What to produce: Please tally the lines in the material below that contain the word "通过反射创建新的单例类", and give the count only.
+===+
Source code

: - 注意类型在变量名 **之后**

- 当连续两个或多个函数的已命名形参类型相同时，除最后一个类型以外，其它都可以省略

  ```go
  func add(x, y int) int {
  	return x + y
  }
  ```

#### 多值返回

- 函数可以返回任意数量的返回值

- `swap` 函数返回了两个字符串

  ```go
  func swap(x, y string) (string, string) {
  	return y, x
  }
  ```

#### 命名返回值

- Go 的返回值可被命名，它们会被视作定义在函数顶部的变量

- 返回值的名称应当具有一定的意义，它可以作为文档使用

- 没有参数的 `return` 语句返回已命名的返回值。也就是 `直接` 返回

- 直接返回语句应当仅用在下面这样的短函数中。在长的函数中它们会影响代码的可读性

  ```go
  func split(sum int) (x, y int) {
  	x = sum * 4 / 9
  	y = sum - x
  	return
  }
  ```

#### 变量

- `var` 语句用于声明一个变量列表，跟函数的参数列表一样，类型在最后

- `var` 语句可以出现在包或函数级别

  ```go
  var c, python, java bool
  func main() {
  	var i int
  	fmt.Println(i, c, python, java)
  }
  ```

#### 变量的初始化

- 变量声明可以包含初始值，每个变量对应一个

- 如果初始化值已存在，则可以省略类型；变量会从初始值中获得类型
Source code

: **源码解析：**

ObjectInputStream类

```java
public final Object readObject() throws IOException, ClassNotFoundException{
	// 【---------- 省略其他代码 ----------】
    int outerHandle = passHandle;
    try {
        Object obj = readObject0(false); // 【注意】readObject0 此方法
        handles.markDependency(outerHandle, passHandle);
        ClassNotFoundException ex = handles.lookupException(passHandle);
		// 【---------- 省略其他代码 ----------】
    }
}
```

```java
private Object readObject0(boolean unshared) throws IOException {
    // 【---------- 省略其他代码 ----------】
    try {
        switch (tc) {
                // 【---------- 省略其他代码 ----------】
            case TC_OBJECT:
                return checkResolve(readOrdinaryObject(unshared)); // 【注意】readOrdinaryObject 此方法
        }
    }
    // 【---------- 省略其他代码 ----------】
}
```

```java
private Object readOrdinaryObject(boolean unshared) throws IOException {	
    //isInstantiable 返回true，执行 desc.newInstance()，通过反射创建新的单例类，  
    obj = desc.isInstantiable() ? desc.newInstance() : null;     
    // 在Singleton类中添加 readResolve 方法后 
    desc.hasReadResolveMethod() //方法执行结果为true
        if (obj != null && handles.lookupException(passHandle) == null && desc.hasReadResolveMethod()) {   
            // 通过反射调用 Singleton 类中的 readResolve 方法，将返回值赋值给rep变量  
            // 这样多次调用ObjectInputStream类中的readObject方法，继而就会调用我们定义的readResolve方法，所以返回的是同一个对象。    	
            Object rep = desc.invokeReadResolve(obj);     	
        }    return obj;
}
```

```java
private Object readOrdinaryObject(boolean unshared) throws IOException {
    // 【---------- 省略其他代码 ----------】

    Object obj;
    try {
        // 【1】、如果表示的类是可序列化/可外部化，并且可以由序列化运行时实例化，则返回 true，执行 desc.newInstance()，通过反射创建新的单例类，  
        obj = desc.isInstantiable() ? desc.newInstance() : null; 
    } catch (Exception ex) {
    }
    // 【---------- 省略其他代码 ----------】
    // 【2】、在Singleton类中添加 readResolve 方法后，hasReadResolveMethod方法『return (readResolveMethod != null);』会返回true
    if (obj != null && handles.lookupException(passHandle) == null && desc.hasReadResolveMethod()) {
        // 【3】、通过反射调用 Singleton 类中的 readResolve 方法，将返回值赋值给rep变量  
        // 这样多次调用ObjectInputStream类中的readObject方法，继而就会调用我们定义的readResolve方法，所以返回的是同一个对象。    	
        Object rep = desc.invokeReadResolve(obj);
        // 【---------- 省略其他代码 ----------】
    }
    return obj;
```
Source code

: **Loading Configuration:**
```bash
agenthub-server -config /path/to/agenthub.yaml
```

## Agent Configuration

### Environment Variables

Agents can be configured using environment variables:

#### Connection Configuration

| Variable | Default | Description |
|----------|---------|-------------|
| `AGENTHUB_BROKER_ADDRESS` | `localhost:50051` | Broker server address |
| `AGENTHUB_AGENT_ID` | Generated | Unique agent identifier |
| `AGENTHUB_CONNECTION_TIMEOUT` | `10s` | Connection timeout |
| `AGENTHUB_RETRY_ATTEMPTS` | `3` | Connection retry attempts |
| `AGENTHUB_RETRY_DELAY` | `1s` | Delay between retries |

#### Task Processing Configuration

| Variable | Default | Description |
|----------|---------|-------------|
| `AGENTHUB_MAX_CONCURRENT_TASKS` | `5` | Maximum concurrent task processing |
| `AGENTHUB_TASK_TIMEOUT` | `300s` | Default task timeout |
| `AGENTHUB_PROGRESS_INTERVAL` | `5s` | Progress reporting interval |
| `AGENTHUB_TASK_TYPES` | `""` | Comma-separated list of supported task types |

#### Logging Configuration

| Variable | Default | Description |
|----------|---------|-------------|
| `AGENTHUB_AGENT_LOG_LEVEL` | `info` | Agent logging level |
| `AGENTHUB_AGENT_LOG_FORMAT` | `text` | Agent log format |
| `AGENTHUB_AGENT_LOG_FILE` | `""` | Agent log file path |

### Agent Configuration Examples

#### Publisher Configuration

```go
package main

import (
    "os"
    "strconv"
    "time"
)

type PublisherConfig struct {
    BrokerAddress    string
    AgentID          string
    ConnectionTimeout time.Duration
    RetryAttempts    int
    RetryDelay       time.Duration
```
+===+
Task solution: 2